Dawson’s hands still, his shoelaces only halfway tied. A knot forming in his stomach, he looks up.

Cal’s expression is unreadable—or it would be to anyone else. He taps his fingers against the mug of coffee in his hand before bringing it up to his lips. There’s a hint of challenge in his eyes as he watches Dawson over the rim of the mug.

Gaze dropping to his shoes, Dawson finishes up with the laces and slowly rises to his feet.

“That sounds nice, but I’m not sure I’ll make it in time.” He grabs his jacket and throws it over his shoulders. Since September arrived, the weather’s been getting warmer, but the mornings are still a bit chilly for his tastes. Definitely no dipping into the ocean for at least another month.

A lump grows in Dawson’s throat when Cal doesn’t say anything. There used to be a time when he dreaded what Cal might say, but if the past six years taught him anything, it’s that silence is so much worse.

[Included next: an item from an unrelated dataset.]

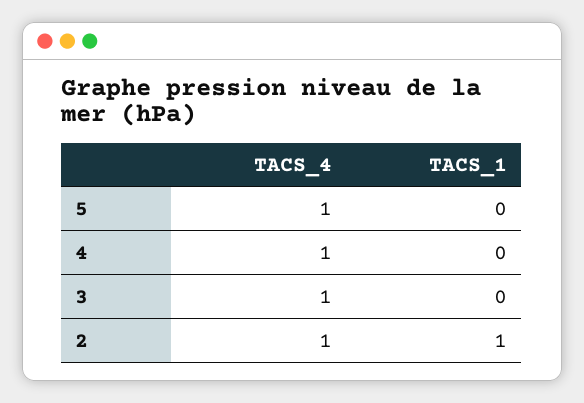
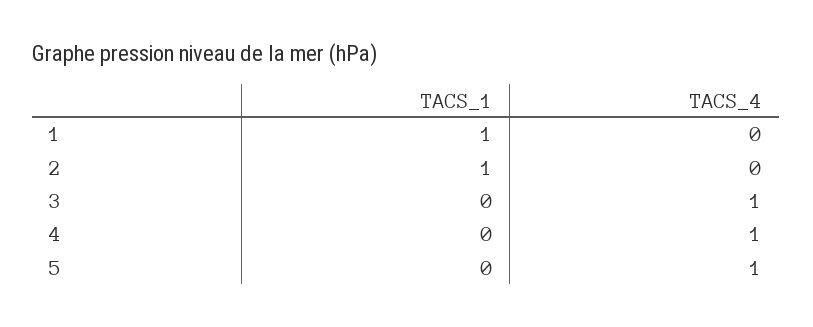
TACS_4, 2: 1 -> 0
TACS_1, 1: none -> 1
TACS_4, 1: none -> 0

“What do you mean?” Cal asks, voice smooth and cool, like the edge of a knife.

Okay. So, they’re talking.

“I mean, it takes over two hours to drive to Toowoomba. I’d have to leave at four at the latest–”

“So do it.”

The lump turns into a giant rock, cutting off his voice. He glances at Cal, seeing his expression hasn’t changed.

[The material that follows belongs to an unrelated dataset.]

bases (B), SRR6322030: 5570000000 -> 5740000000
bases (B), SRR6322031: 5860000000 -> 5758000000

Dawson makes a show of looking at his phone. “It’s ten o’clock already. It’s Olivia’s birthday, Cal. I haven’t seen her and the kids in months.” He resents how desperate he sounds. “I’d just like to spend more than a few hours together.”

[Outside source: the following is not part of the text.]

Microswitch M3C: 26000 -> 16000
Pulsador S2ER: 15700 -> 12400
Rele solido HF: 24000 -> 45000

A muscle in Cal’s cheek jumps. He hates canceling plans, hates steering away from routine.

This one is on Dawson. Stupidly, he’d thought that when Cal agreed to let him visit his sister, he wouldn’t make any other plans that day. Dawson shouldn’t have assumed. He knows better.

“We always dine out on Saturday,” Cal says, a ghost of darkness in his tone.

We eat out most of the time,Dawson almost points out, but his sense of self-preservation keeps his lips sealed. Sliding his hands into his pockets so they don’t shake, he summons a sheepish expression. Depending on the situation, that tends to do the trick.

“Maybe we could do Sunday this time?”

Cal watches him for a long moment, then finishes his coffee in one big gulp and turns away with a grimace, as if Dawson’s suggestion had been outrageous. Heading to the kitchen, he makes a beeline for the coffee machine and turns it on. It makes a churning sound as it heats.

“Cal?”

Fuck, he hates this. Being the center of Cal’s attention makes him uneasy, but being ignored isn’t much better. Maybe to other people silence equals agreement, but that’s not the case here. He can’t just up and leave until they’ve come to some kind of compromise. He’d never hear the end of it, and who knows how long he’d end up paying for this stunt.